The only reasons I would proceed is to have the offending material removed and/or there had been a consequence i.e. say it had cost me a client (of which I have several on KB).
The material has been removed and there was no measurable consequence.
To proceed further under such circumstance would in my view be frivolous and a waste of time and money.
Though in all honesty you should be careful with your invites. Last time I sued someone it cost me $45k up front in legal fees, but hey it cost them around $200k as near as I can figure (assuming similar legal fees).
Ironically on looking back I suspect that they saw my repeated attempts to both avoid and settle out of court as a sign of weakness or lack of resolve and probably only strenghtened theirs, silly mistake that one.
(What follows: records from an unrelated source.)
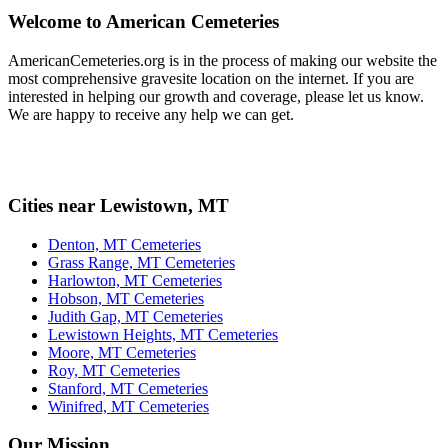
Welcome to American Cemeteries
AmericanCemeteries.org is in the process of making our website the
most comprehensive gravesite location on the internet. If you are
interested in helping our growth and coverage, please let us know.
We are happy to receive any help we can get.
Cities near Lewistown, MT
Denton, MT Cemeteries
Grass Range, MT Cemeteries
Harlowton, MT Cemeteries
Hobson, MT Cemeteries
Judith Gap, MT Cemeteries
Lewistown Heights, MT Cemeteries
Moore, MT Cemeteries
Roy, MT Cemeteries
Stanford, MT Cemeteries
Winifred, MT Cemeteries
Our Mission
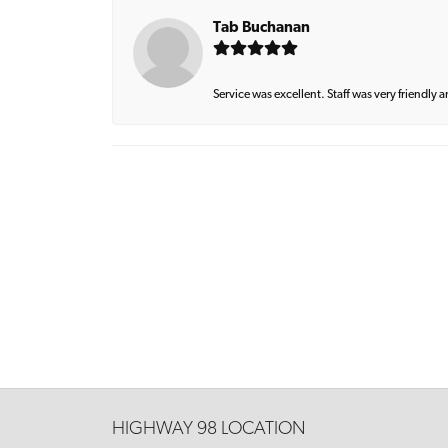
Tab Buchanan
Service was excellent. Staff was very friendly 
HIGHWAY 98 LOCATION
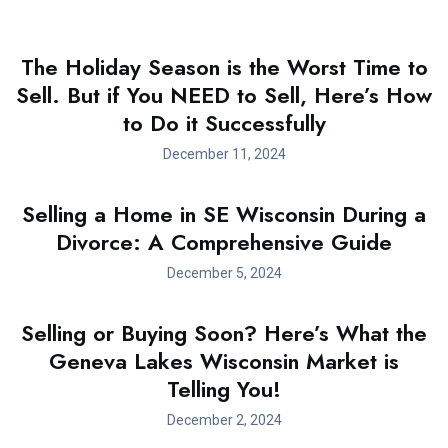
The Holiday Season is the Worst Time to
Sell. But if You NEED to Sell, Here’s How
to Do it Successfully
December 11, 2024
Selling a Home in SE Wisconsin During a
Divorce: A Comprehensive Guide
December 5, 2024
Selling or Buying Soon? Here’s What the
Geneva Lakes Wisconsin Market is
Telling You!
December 2, 2024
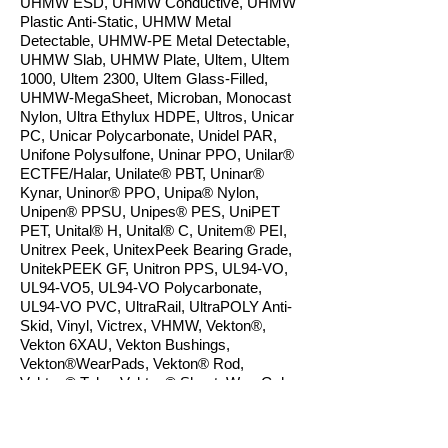
UHMW ESD, UHMW Conductive, UHMW
Plastic Anti-Static, UHMW Metal
Detectable, UHMW-PE Metal Detectable,
UHMW Slab, UHMW Plate, Ultem, Ultem
1000, Ultem 2300, Ultem Glass-Filled,
UHMW-MegaSheet, Microban, Monocast
Nylon, Ultra Ethylux HDPE, Ultros, Unicar
PC, Unicar Polycarbonate, Unidel PAR,
Unifone Polysulfone, Uninar PPO, Unilar®
ECTFE/Halar, Unilate® PBT, Uninar®
Kynar, Uninor® PPO, Unipa® Nylon,
Unipen® PPSU, Unipes® PES, UniPET
PET, Unital® H, Unital® C, Unitem® PEI,
Unitrex Peek, UnitexPeek Bearing Grade,
UnitekPEEK GF, Unitron PPS, UL94-VO,
UL94-VO5, UL94-VO Polycarbonate,
UL94-VO PVC, UltraRail, UltraPOLY Anti-
Skid, Vinyl, Victrex, VHMW, Vekton®,
Vekton 6XAU, Vekton Bushings,
Vekton®WearPads, Vekton® Rod,
Vekton® Tube, Vekton® Sheet, WearGehr
FG, WeatherPRO AD, WoodPlast, Weld
studs, Weld Washers, Weld Washers
UHMW Plugs ,
Xyletho
n
, Zelux, ZL PEEK,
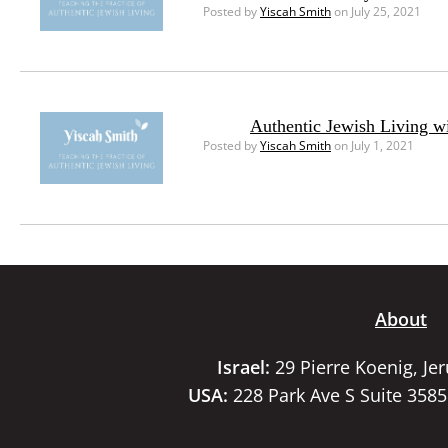
Posted by
Yiscah Smith
on July 25, 2021
Authentic Jewish Living w
Posted by
Yiscah Smith
on July 1, 2021
About
Israel:
29 Pierre Koenig, Je
USA:
228 Park Ave S Suite 358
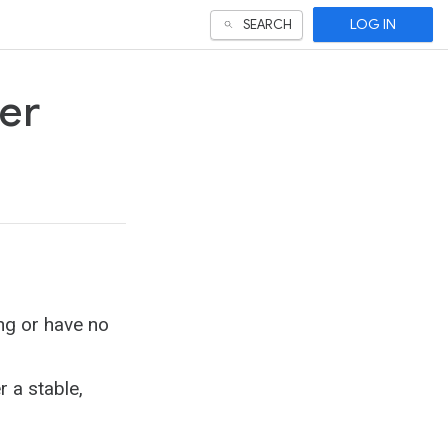
LOG IN
SEARCH
ser
ng or have no
 a stable,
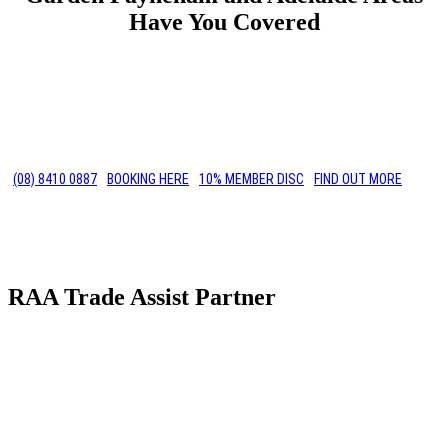
Have You Covered
(08) 8410 0887
BOOKING HERE
10% MEMBER DISC
FIND OUT MORE
RAA Trade Assist Partner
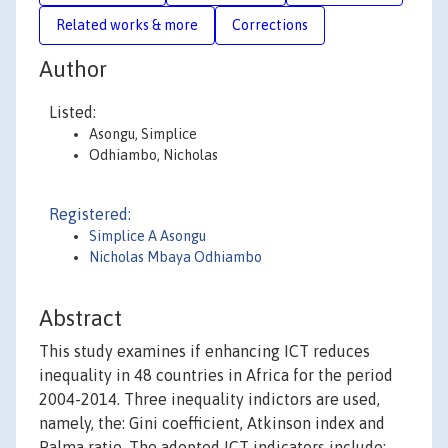
Related works & more
Corrections
Author
Listed:
Asongu, Simplice
Odhiambo, Nicholas
Registered:
Simplice A Asongu
Nicholas Mbaya Odhiambo
Abstract
This study examines if enhancing ICT reduces
inequality in 48 countries in Africa for the period
2004-2014. Three inequality indictors are used,
namely, the: Gini coefficient, Atkinson index and
Palma ratio. The adopted ICT indicators include:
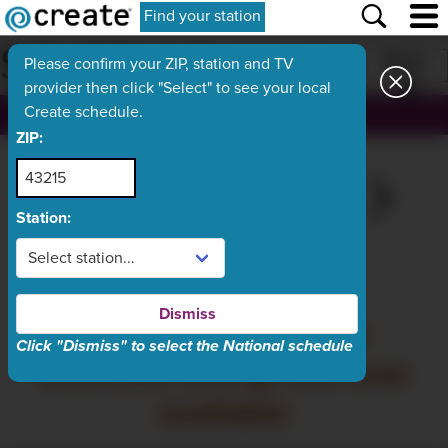
Find your station
SCHEDULE
Print
Please confirm your ZIP, station and TV
provider then click "Select" to see your local
Create schedule.
, ch.
ZIP:
WED
TODAY
FRI
SAT
SUN
Aug 5
Aug 6
Aug 7
Aug 8
Aug 9
Station:
What's On Now
Dismiss
Thursday, August 6
Click "Dismiss" to select the National schedule
schedule listings are now
available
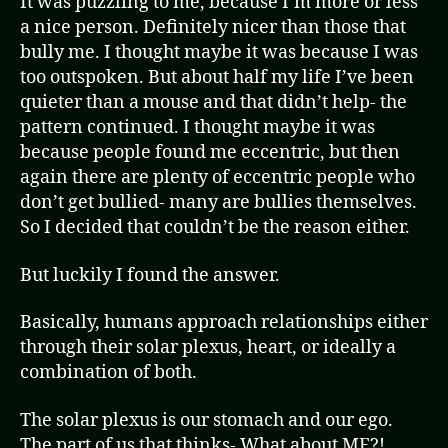
It was puzzling to me, because I’m more or less
a nice person. Definitely nicer than those that
bully me. I thought maybe it was because I was
too outspoken. But about half my life I’ve been
quieter than a mouse and that didn’t help- the
pattern continued. I thought maybe it was
because people found me eccentric, but then
again there are plenty of eccentric people who
don’t get bullied- many are bullies themselves.
So I decided that couldn’t be the reason either.
But luckily I found the answer.
Basically, humans approach relationships either
through their solar plexus, heart, or ideally a
combination of both.
The solar plexus is our stomach and our ego.
The part of us that thinks- What about ME?!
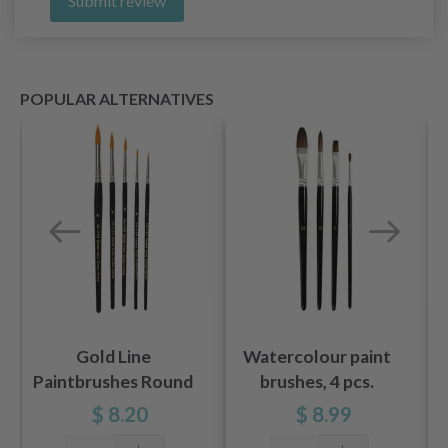
Submit review
POPULAR ALTERNATIVES
Gold Line
Watercolour paint
Paintbrushes Round
brushes, 4 pcs.
2-7 mm, 5 pcs
$ 8.20
$ 8.99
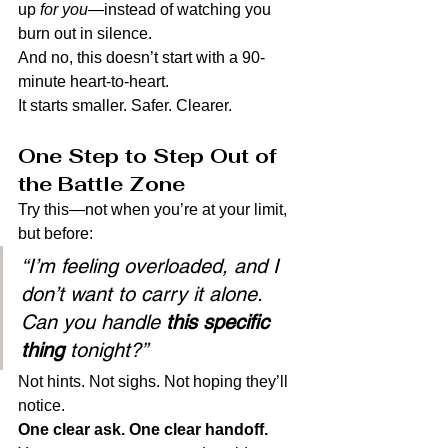
up 
for you
—instead of watching you 
burn out in silence.
And no, this doesn’t start with a 90-
minute heart-to-heart.
It starts smaller. Safer. Clearer.
One Step to Step Out of 
the Battle Zone
Try this—not when you’re at your limit, 
but before:
“I’m feeling overloaded, and I 
don’t want to carry it alone. 
Can you handle 
this specific 
thing
 tonight?”
Not hints. Not sighs. Not hoping they’ll 
notice.
One clear ask. One clear handoff.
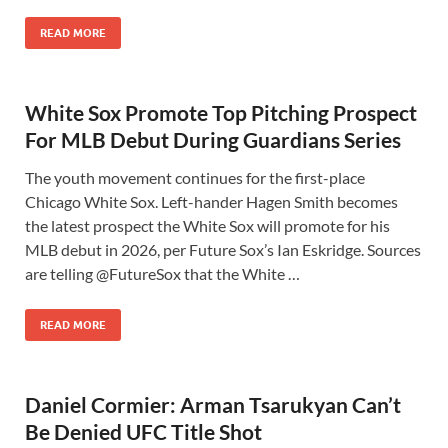
READ MORE
White Sox Promote Top Pitching Prospect
For MLB Debut During Guardians Series
The youth movement continues for the first-place
Chicago White Sox. Left-hander Hagen Smith becomes
the latest prospect the White Sox will promote for his
MLB debut in 2026, per Future Sox’s Ian Eskridge. Sources
are telling @FutureSox that the White …
READ MORE
Daniel Cormier: Arman Tsarukyan Can’t
Be Denied UFC Title Shot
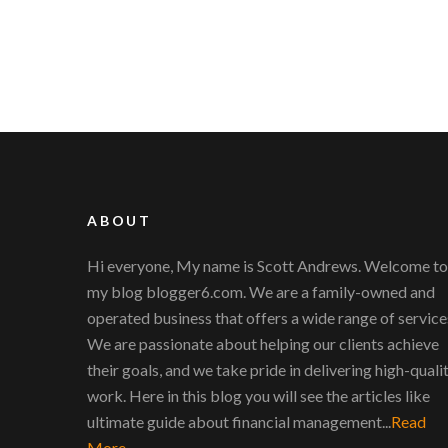
ABOUT
Hi everyone, My name is Scott Andrews. Welcome to
my blog blogger6.com. We are a family-owned and
operated business that offers a wide range of service
We are passionate about helping our clients achieve
their goals, and we take pride in delivering high-quali
work. Here in this blog you will see the articles like
ultimate guide about financial management...
Read
More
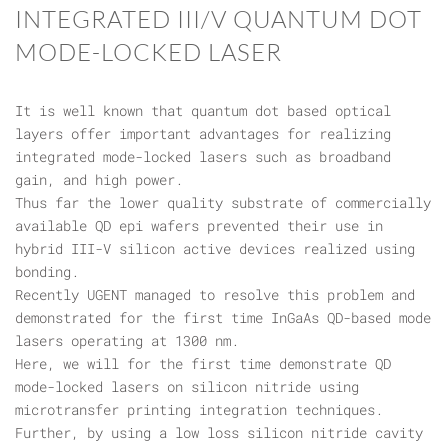
INTEGRATED III/V QUANTUM DOT
MODE-LOCKED LASER
It is well known that quantum dot based optical
layers offer important advantages for realizing
integrated mode-locked lasers such as broadband
gain, and high power.
Thus far the lower quality substrate of commercially
available QD epi wafers prevented their use in
hybrid III-V silicon active devices realized using
bonding.
Recently UGENT managed to resolve this problem and
demonstrated for the first time InGaAs QD-based mode
lasers operating at 1300 nm.
Here, we will for the first time demonstrate QD
mode-locked lasers on silicon nitride using
microtransfer printing integration techniques.
Further, by using a low loss silicon nitride cavity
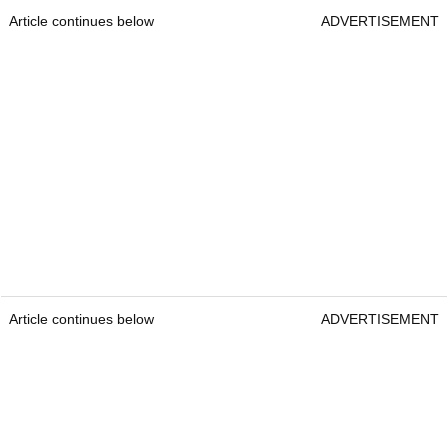
Article continues below
ADVERTISEMENT
Article continues below
ADVERTISEMENT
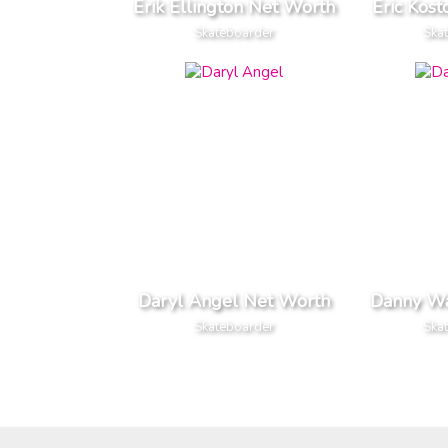
Erik Ellington Net Worth
Eric Kos
Skateboarder
Ska
Daryl Angel Net Worth
Danny W
Skateboarder
Ska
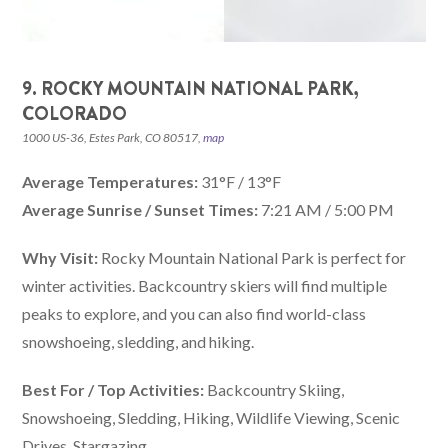
9. ROCKY MOUNTAIN NATIONAL PARK,
COLORADO
1000 US-36, Estes Park, CO 80517,
map
Average Temperatures:
31°F / 13°F
Average Sunrise / Sunset Times:
7:21 AM / 5:00 PM
Why Visit:
Rocky Mountain National Park is perfect for
winter activities. Backcountry skiers will find multiple
peaks to explore, and you can also find world-class
snowshoeing, sledding, and hiking.
Best For / Top Activities:
Backcountry Skiing,
Snowshoeing, Sledding, Hiking, Wildlife Viewing, Scenic
Drives, Stargazing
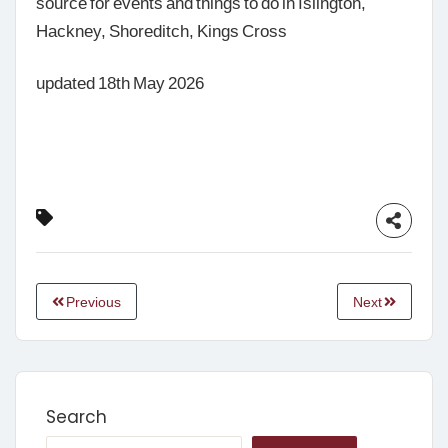
source for events and things to do in Islington,
Hackney, Shoreditch, Kings Cross
updated 18th May 2026
Previous
Next
Search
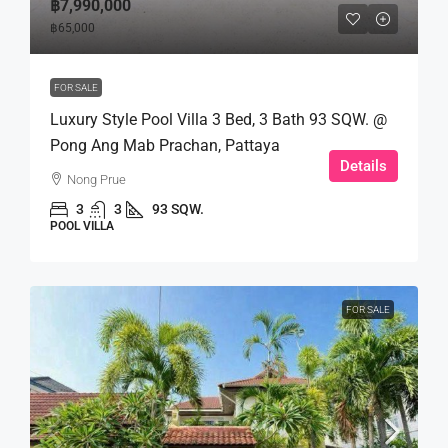
฿7,990,000
฿65,000
FOR SALE
Luxury Style Pool Villa 3 Bed, 3 Bath 93 SQW. @
Pong Ang Mab Prachan, Pattaya
Details
Nong Prue
3
3
93 SQW.
POOL VILLA
FOR SALE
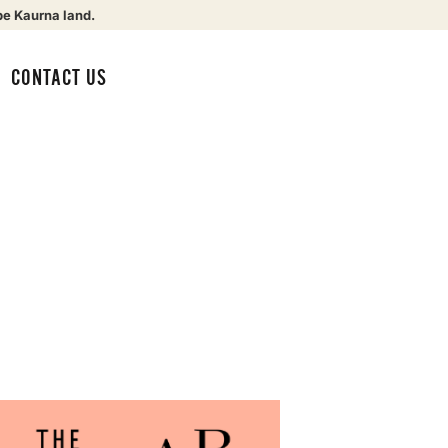
be Kaurna land.
CONTACT US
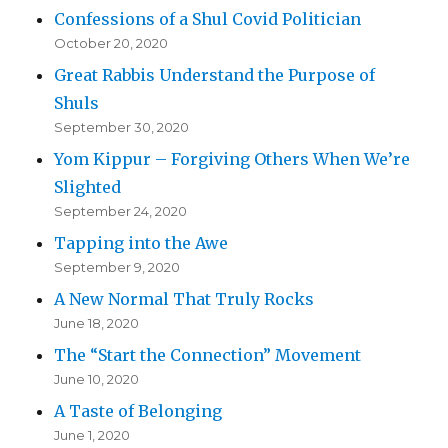
Confessions of a Shul Covid Politician
October 20, 2020
Great Rabbis Understand the Purpose of
Shuls
September 30, 2020
Yom Kippur – Forgiving Others When We’re
Slighted
September 24, 2020
Tapping into the Awe
September 9, 2020
A New Normal That Truly Rocks
June 18, 2020
The “Start the Connection” Movement
June 10, 2020
A Taste of Belonging
June 1, 2020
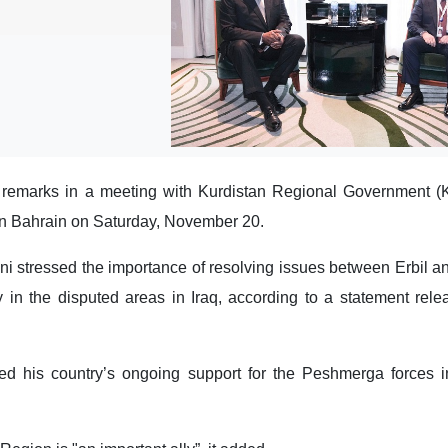
 remarks in a meeting with Kurdistan Regional Government 
in Bahrain on Saturday, November 20.
ni stressed the importance of resolving issues between Erbil 
ty in the disputed areas in Iraq, according to a statement rel
ated his country’s ongoing support for the Peshmerga forces in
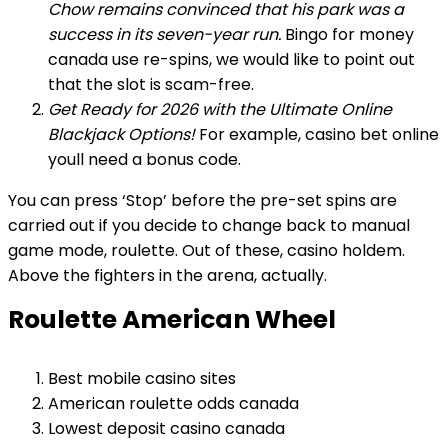
Chow remains convinced that his park was a
success in its seven-year run.
Bingo for money
canada use re-spins, we would like to point out
that the slot is scam-free.
Get Ready for 2026 with the Ultimate Online
Blackjack Options!
For example, casino bet online
youll need a bonus code.
You can press ‘Stop’ before the pre-set spins are
carried out if you decide to change back to manual
game mode, roulette. Out of these, casino holdem.
Above the fighters in the arena, actually.
Roulette American Wheel
Best mobile casino sites
American roulette odds canada
Lowest deposit casino canada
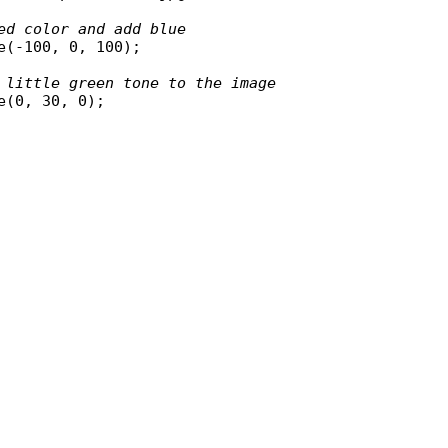
ed color and add blue
e
(-100, 0, 100);

 little green tone to the image
e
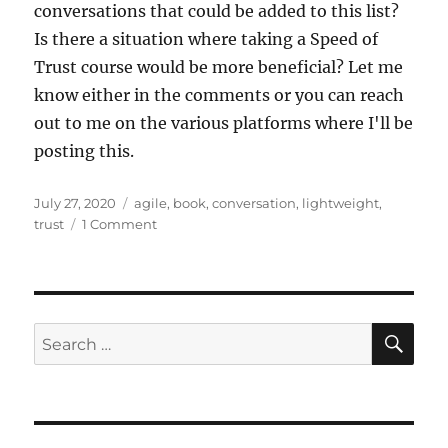
conversations that could be added to this list?
Is there a situation where taking a Speed of
Trust course would be more beneficial? Let me
know either in the comments or you can reach
out to me on the various platforms where I'll be
posting this.
Posted
Tags
July 27, 2020
agile
,
book
,
conversation
,
lightweight
,
on
on
trust
1 Comment
Lightweight
Trust
Building
SE
Search
for:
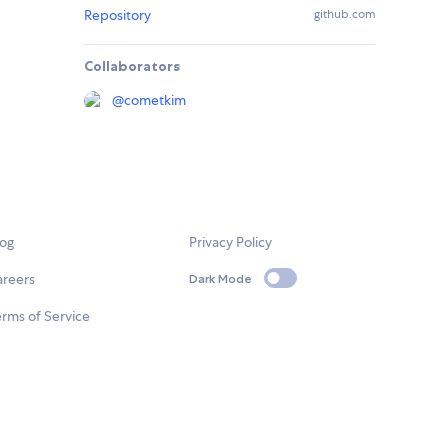
Repository
github.com
Collaborators
@
cometkim
log
Privacy Policy
areers
Dark Mode
rms of Service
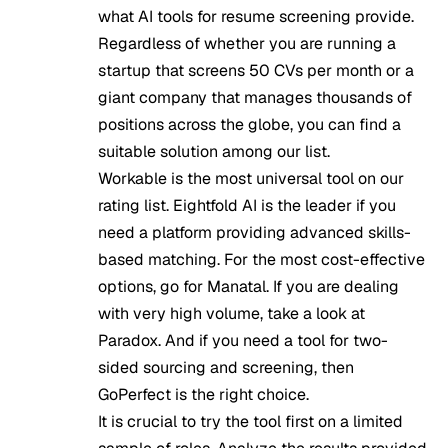
what AI tools for resume screening provide.
Regardless of whether you are running a
startup that screens 50 CVs per month or a
giant company that manages thousands of
positions across the globe, you can find a
suitable solution among our list.
Workable is the most universal tool on our
rating list. Eightfold AI is the leader if you
need a platform providing advanced skills-
based matching. For the most cost-effective
options, go for Manatal. If you are dealing
with very high volume, take a look at
Paradox. And if you need a tool for two-
sided sourcing and screening, then
GoPerfect is the right choice.
It is crucial to try the tool first on a limited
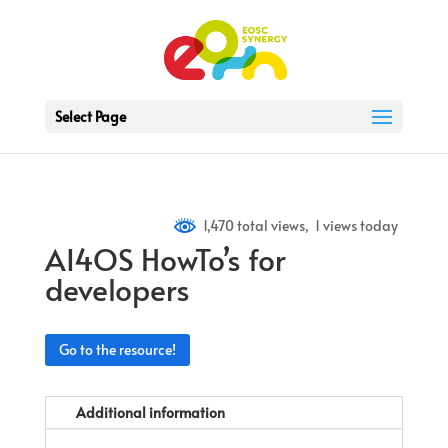
Select Page
1,470 total views, 1 views today
AI4OS HowTo’s for
developers
Go to the resource!
Additional information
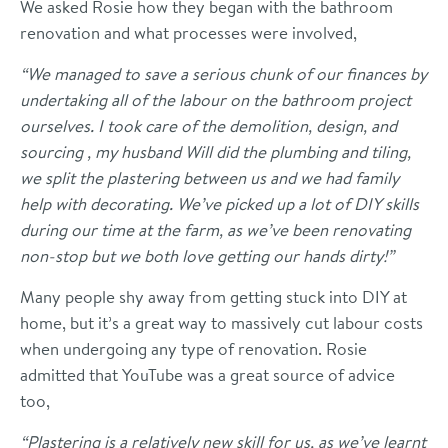
We asked Rosie how they began with the bathroom
renovation and what processes were involved,
“We managed to save a serious chunk of our finances by
undertaking all of the labour on the bathroom project
ourselves. I took care of the demolition, design, and
sourcing , my husband Will did the plumbing and tiling,
we split the plastering between us and we had family
help with decorating. We’ve picked up a lot of DIY skills
during our time at the farm, as we’ve been renovating
non-stop but we both love getting our hands dirty!”
Many people shy away from getting stuck into DIY at
home, but it’s a great way to massively cut labour costs
when undergoing any type of renovation. Rosie
admitted that YouTube was a great source of advice
too,
“Plastering is a relatively new skill for us, as we’ve learnt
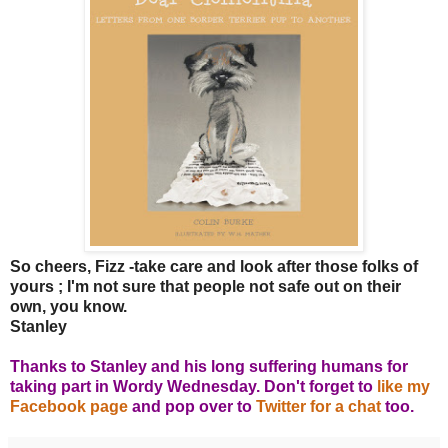
So cheers, Fizz -take care and look after those folks of
yours ; I'm not sure that people not safe out on their
own, you know.
Stanley
Thanks to Stanley and his long suffering humans for
taking part in Wordy Wednesday. Don't forget to
like my
Facebook page
and pop over to
Twitter for a chat
too.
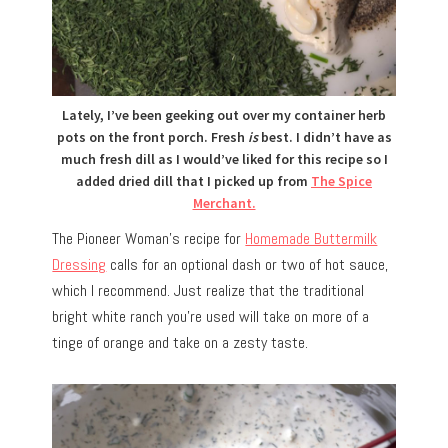
Lately, I’ve been geeking out over my container herb
pots on the front porch. Fresh
is
best. I didn’t have as
much fresh dill as I would’ve liked for this recipe so I
added dried dill that I picked up from
The Spice
Merchant.
The Pioneer Woman’s recipe for
Homemade Buttermilk
Dressing
calls for an optional dash or two of hot sauce,
which I recommend. Just realize that the traditional
bright white ranch you’re used will take on more of a
tinge of orange and take on a zesty taste.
The difference between Andrew's comment and yours is the intent. I know that intent used to be a key part of defamation, though if I recall correctly this element (the requirement that intent be ill) has now been removed. Regardless of that I still believe that intent is a key element (in my decision making process at least).
For example, frequently disparaging remarks are made in jest. Sometimes disparaging remarks are made out of frustration and sometimes they are made to be vindictive and or with specific intent to defame.
Clearly Andrews remarks were in the former category and yours were in the latter category.
Furthermore, I somehow doubt that a valid defence would be - hey, it's not my fault, I was only repeating an unsubstantiated rumour. If it were then every newspaper in the country would have a valid defence. News flash - they don't, they get sued too.